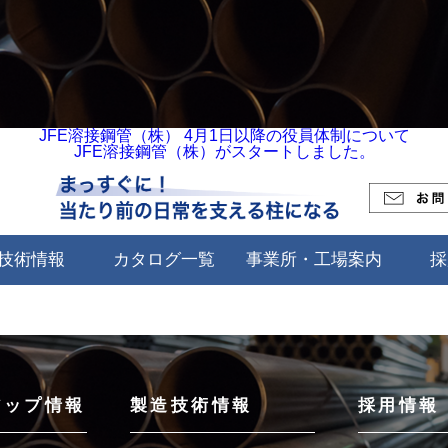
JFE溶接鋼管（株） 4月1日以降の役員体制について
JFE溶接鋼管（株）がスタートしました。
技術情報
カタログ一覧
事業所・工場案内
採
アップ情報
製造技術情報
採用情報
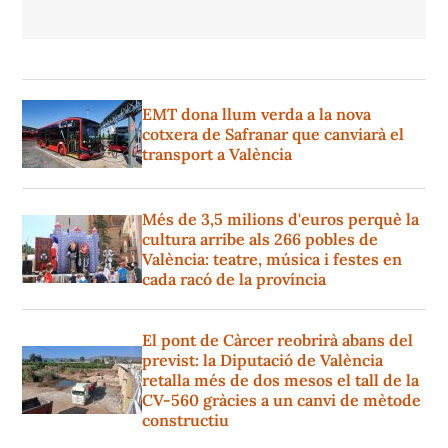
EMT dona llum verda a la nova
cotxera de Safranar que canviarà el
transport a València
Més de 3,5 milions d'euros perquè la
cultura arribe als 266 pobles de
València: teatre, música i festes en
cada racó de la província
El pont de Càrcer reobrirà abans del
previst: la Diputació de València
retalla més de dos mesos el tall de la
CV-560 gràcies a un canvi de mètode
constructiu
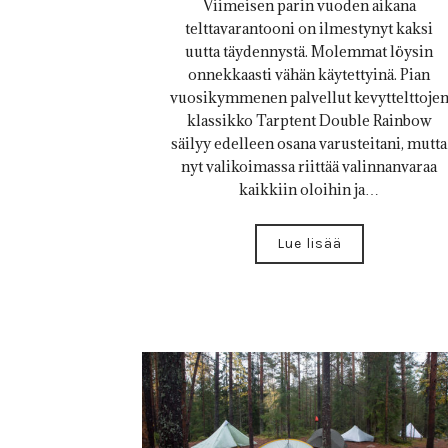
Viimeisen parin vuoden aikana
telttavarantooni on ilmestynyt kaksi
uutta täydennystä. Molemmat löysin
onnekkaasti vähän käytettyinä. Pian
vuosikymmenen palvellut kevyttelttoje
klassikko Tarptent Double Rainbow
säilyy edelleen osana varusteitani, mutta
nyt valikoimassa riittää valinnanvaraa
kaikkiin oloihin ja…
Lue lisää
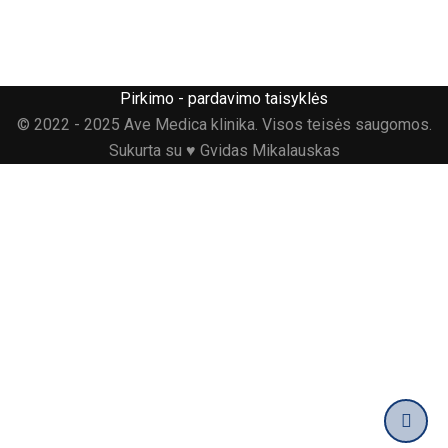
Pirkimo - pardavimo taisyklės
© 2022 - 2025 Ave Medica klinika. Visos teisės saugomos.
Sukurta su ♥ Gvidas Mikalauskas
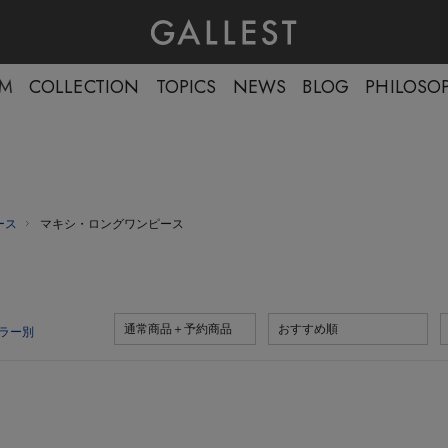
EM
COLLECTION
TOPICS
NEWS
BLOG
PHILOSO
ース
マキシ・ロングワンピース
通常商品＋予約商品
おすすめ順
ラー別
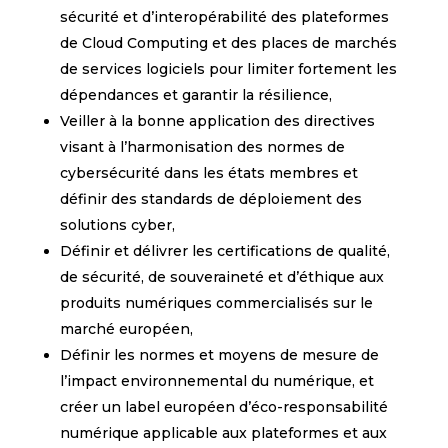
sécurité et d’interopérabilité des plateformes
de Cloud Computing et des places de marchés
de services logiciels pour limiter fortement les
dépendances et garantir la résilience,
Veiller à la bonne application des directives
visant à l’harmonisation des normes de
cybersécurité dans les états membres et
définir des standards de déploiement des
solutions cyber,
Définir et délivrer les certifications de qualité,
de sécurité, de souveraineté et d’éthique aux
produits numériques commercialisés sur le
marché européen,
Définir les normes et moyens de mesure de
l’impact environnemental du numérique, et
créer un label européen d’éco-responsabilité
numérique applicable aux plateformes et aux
★ ★ ★ ★ ★
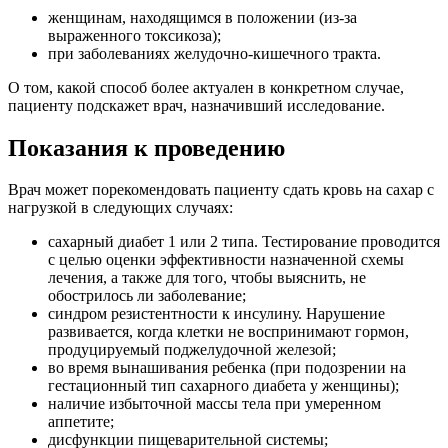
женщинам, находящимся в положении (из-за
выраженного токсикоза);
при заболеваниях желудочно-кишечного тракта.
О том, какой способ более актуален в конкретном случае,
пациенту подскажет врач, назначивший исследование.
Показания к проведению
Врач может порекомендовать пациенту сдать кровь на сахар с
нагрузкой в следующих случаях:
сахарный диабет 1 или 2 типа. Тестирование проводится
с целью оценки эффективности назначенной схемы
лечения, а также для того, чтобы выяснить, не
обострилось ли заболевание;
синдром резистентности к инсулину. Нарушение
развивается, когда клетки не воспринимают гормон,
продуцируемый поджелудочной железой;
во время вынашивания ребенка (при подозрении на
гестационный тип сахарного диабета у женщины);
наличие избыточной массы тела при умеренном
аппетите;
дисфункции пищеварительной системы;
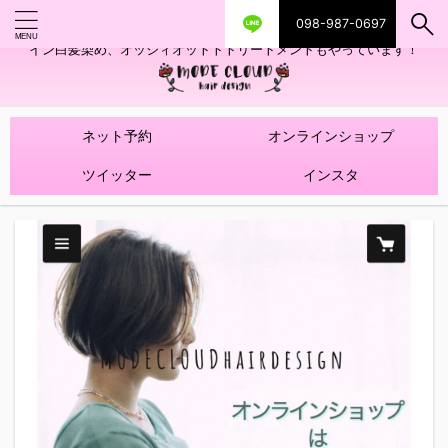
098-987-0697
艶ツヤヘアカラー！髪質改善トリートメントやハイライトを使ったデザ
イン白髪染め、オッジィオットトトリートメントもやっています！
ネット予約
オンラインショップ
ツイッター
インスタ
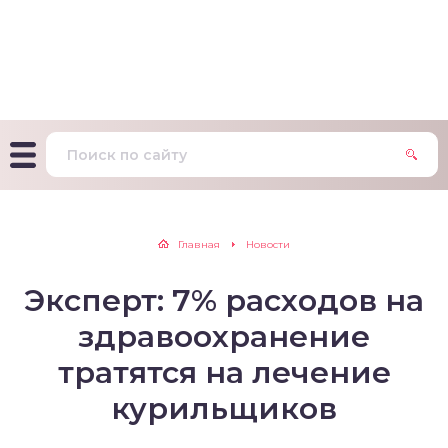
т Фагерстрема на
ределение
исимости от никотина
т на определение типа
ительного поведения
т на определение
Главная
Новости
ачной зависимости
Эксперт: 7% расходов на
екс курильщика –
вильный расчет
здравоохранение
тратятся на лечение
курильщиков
★ ★ ★ ★ ★
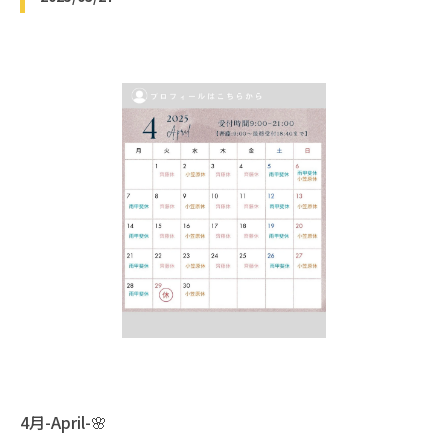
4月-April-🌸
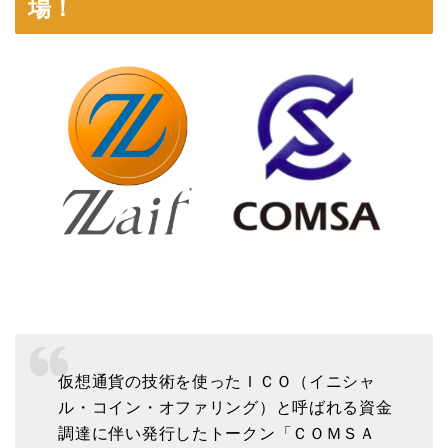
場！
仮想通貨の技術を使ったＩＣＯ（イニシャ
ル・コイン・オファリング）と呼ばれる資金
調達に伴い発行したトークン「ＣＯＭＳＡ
★ ★ ★ ★ ★
> _EXERCISE_
Search the data and copy each line containing "européen".

> _ANSWER BELOW_
marché européen,
créer un label européen d’éco-responsabilité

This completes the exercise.